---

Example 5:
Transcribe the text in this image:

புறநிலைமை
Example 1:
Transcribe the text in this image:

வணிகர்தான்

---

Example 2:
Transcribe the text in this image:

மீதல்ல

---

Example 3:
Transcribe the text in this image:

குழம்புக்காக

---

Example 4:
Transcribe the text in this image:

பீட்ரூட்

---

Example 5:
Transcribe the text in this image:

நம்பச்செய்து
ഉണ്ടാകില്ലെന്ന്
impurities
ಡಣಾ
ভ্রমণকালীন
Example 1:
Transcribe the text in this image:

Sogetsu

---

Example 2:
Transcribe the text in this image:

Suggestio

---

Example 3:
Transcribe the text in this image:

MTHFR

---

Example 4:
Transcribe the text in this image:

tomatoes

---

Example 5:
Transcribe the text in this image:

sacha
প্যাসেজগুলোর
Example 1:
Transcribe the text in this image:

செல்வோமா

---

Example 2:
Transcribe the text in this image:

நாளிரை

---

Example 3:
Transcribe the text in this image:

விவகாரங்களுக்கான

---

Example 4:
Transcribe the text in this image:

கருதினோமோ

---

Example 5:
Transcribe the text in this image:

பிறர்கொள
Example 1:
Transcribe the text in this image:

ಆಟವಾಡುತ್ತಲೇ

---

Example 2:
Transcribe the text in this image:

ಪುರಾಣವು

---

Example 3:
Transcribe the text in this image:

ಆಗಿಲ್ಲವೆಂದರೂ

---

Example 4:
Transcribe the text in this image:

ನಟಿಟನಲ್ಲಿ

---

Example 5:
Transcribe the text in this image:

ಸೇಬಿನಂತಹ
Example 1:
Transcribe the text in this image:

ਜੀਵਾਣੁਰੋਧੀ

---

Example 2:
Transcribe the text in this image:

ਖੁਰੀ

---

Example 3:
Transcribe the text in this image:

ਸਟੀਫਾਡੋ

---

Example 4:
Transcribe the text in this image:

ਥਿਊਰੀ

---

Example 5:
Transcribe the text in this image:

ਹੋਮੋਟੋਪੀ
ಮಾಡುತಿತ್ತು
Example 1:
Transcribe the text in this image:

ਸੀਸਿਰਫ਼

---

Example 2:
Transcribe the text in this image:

-------------------------

# Problem statement
Using the listing above, reproduce each line without omission.

# Written solution
---

Example 5:
Transcribe the text in this image:

புறநிலைமை
Example 1:
Transcribe the text in this image:

வணிகர்தான்

---

Example 2:
Transcribe the text in this image:

மீதல்ல

---

Example 3:
Transcribe the text in this image:

குழம்புக்காக

---

Example 4:
Transcribe the text in this image:

பீட்ரூட்

---

Example 5:
Transcribe the text in this image:

நம்பச்செய்து
ഉണ്ടാകില്ലെന്ന്
impurities
ಡಣಾ
ভ্রমণকালীন
Example 1:
Transcribe the text in this image:

Sogetsu

---

Example 2:
Transcribe the text in this image:

Suggestio

---

Example 3:
Transcribe the text in this image:

MTHFR

---

Example 4:
Transcribe the text in this image:

tomatoes

---

Example 5:
Transcribe the text in this image:

sacha
প্যাসেজগুলোর
Example 1:
Transcribe the text in this image:

செல்வோமா

---

Example 2:
Transcribe the text in this image:

நாளிரை

---

Example 3:
Transcribe the text in this image:

விவகாரங்களுக்கான

---

Example 4:
Transcribe the text in this image:

கருதினோமோ

---

Example 5:
Transcribe the text in this image:

பிறர்கொள
Example 1:
Transcribe the text in this image:

ಆಟವಾಡುತ್ತಲೇ

---

Example 2:
Transcribe the text in this image:

ಪುರಾಣವು

---

Example 3:
Transcribe the text in this image:

ಆಗಿಲ್ಲವೆಂದರೂ

---

Example 4:
Transcribe the text in this image:

ನಟಿಟನಲ್ಲಿ

---

Example 5:
Transcribe the text in this image:

ಸೇಬಿನಂತಹ
Example 1:
Transcribe the text in this image:

ਜੀਵਾਣੁਰੋਧੀ

---

Example 2:
Transcribe the text in this image:

ਖੁਰੀ

---

Example 3:
Transcribe the text in this image:

ਸਟੀਫਾਡੋ

---

Example 4:
Transcribe the text in this image:

ਥਿਊਰੀ

---

Example 5:
Transcribe the text in this image:

ਹੋਮੋਟੋਪੀ
ಮಾಡುತಿತ್ತು
Example 1:
Transcribe the text in this image:

ਸੀਸਿਰਫ਼

---

Example 2:
Transcribe the text in this image:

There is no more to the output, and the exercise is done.